- [ABOUT THIS TASK] Give all of the data below again exactly, and drop the images.

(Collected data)
▼

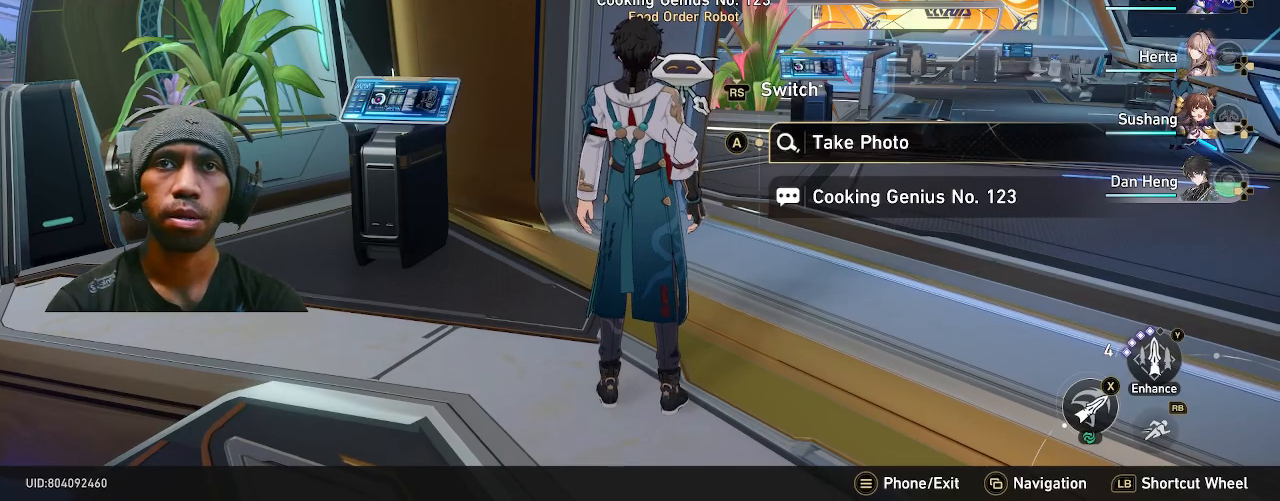
{"buttons": ["CROSS", "R2"], "left_stick": "center", "right_stick": "center", "events": [[467, "CROSS", "down"]]}
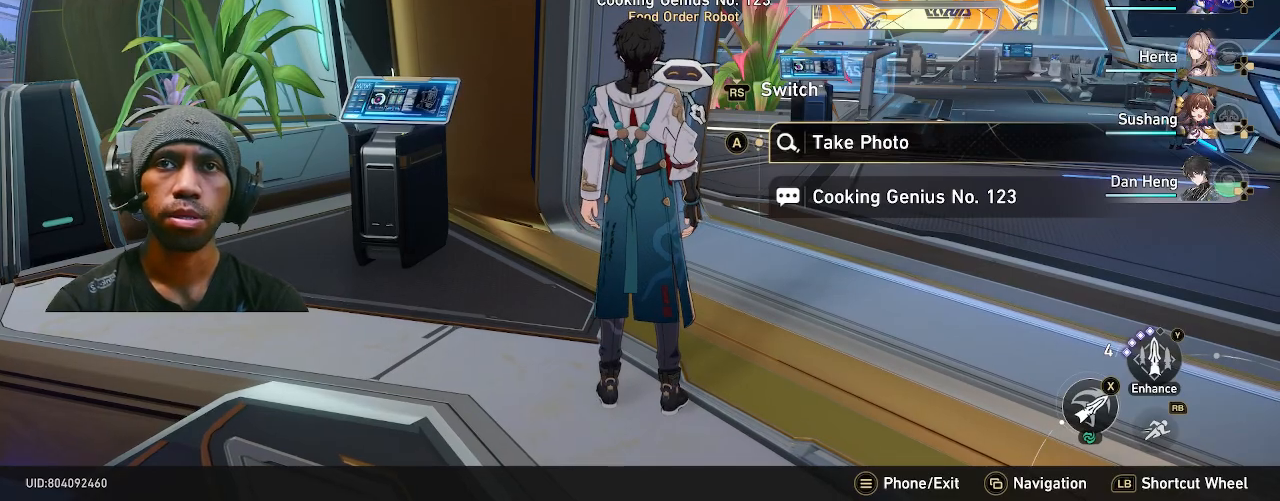
{"buttons": ["R2"], "left_stick": "center", "right_stick": "center", "events": [[67, "CROSS", "up"]]}
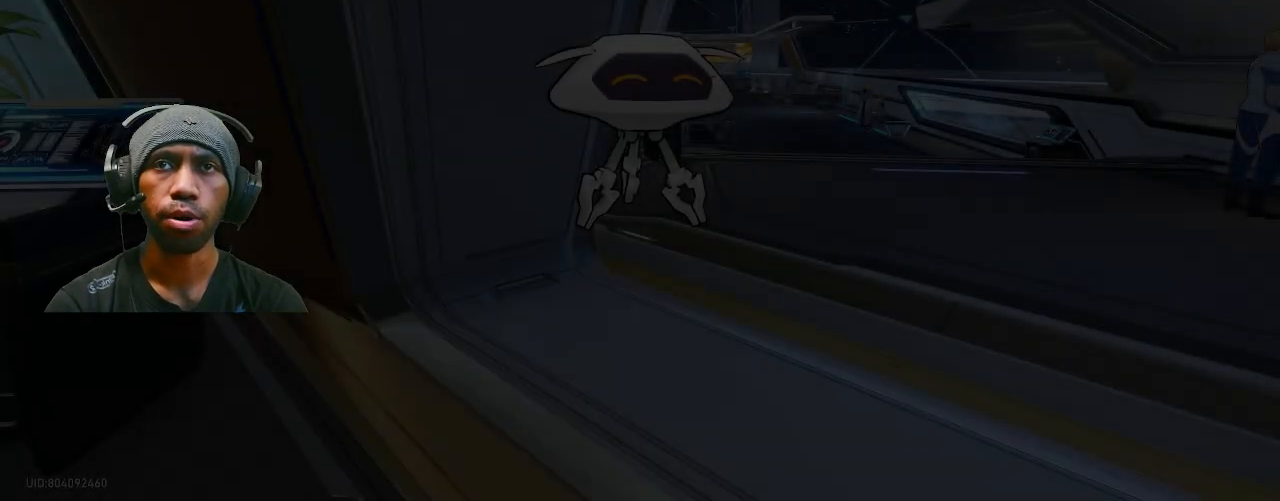
{"buttons": ["R2"], "left_stick": "center", "right_stick": "center", "events": []}
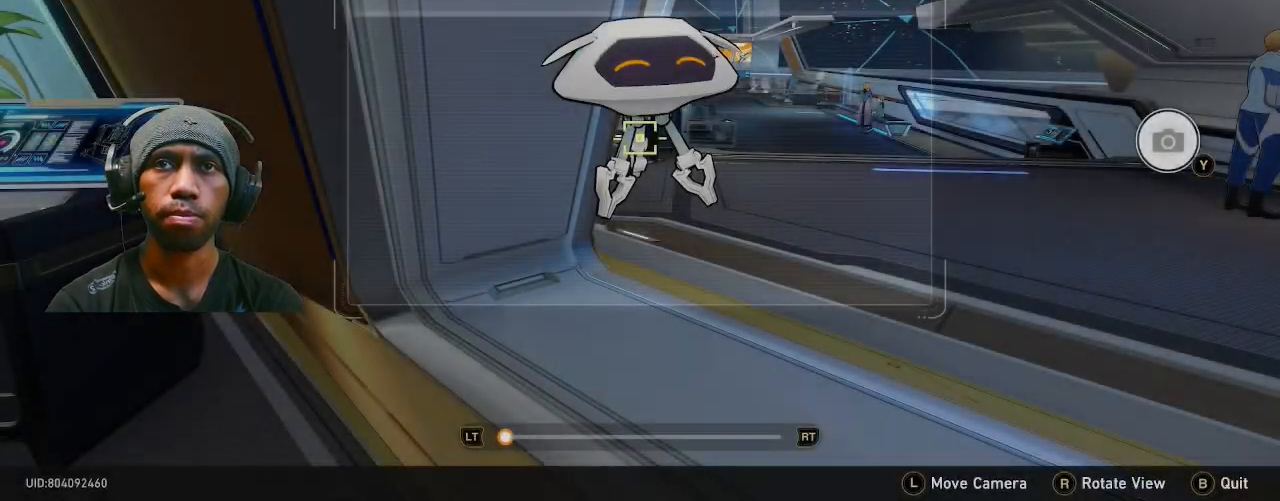
{"buttons": ["R2"], "left_stick": "center", "right_stick": "center", "events": []}
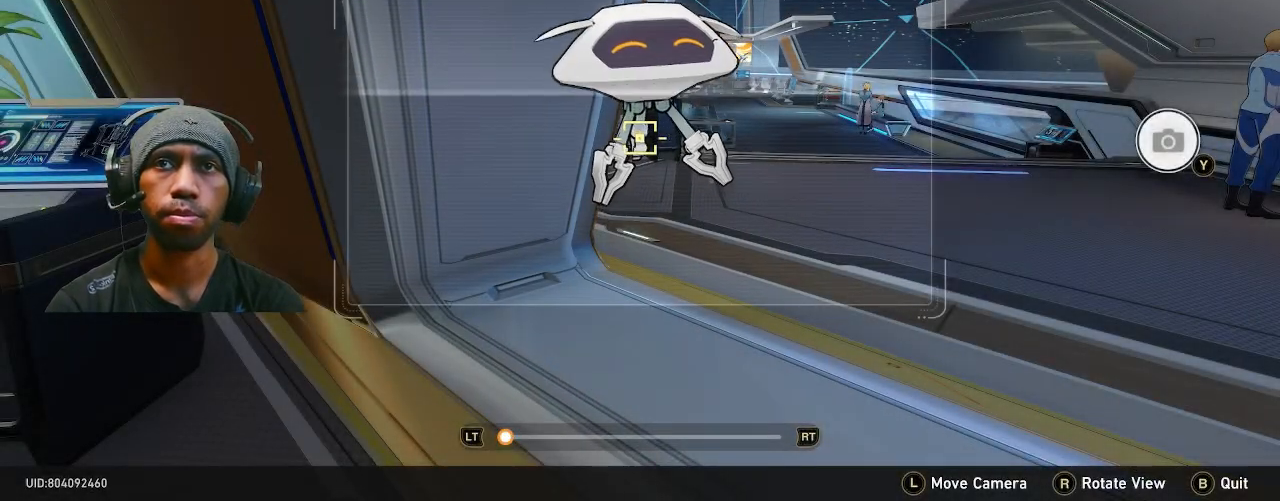
{"buttons": ["R2"], "left_stick": "center", "right_stick": "center", "events": [[183, "TRIANGLE", "down"], [283, "TRIANGLE", "up"]]}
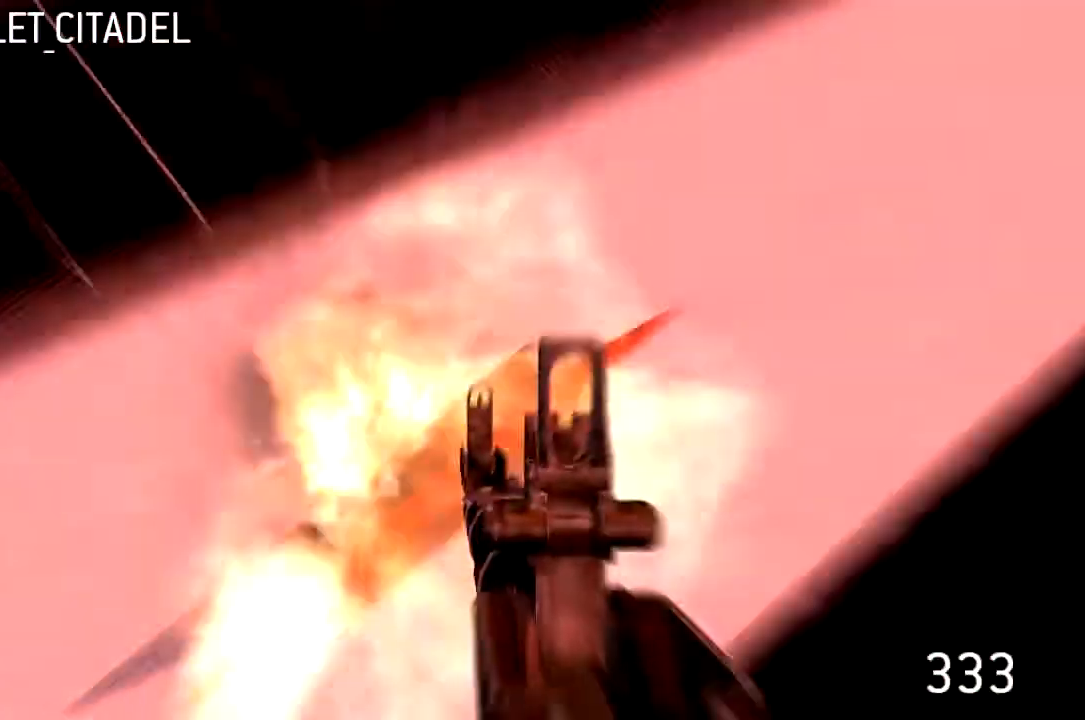
Gameplay with keyboard; each line is a JSON object with the keys held at the frame after it. "events" lists presses ("down") and releases ("up") of "a", "d", "s" and "w" between this image and that frame as [ms after this image, input, new state], when the widget could be followed in between. No other keys are recorded. Mouse input is not recorded.
{"keys": ["a", "w"], "events": []}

▲

- [REPLY TO THE TASK]
{"buttons": ["CROSS", "R2"], "left_stick": "center", "right_stick": "center", "events": [[467, "CROSS", "down"]]}
{"buttons": ["R2"], "left_stick": "center", "right_stick": "center", "events": [[67, "CROSS", "up"]]}
{"buttons": ["R2"], "left_stick": "center", "right_stick": "center", "events": []}
{"buttons": ["R2"], "left_stick": "center", "right_stick": "center", "events": []}
{"buttons": ["R2"], "left_stick": "center", "right_stick": "center", "events": [[183, "TRIANGLE", "down"], [283, "TRIANGLE", "up"]]}
Gameplay with keyboard; each line is a JSON object with the keys held at the frame after it. "events" lists presses ("down") and releases ("up") of "a", "d", "s" and "w" between this image and that frame as [ms after this image, input, new state], when the widget could be followed in between. No other keys are recorded. Mouse input is not recorded.
{"keys": ["a", "w"], "events": []}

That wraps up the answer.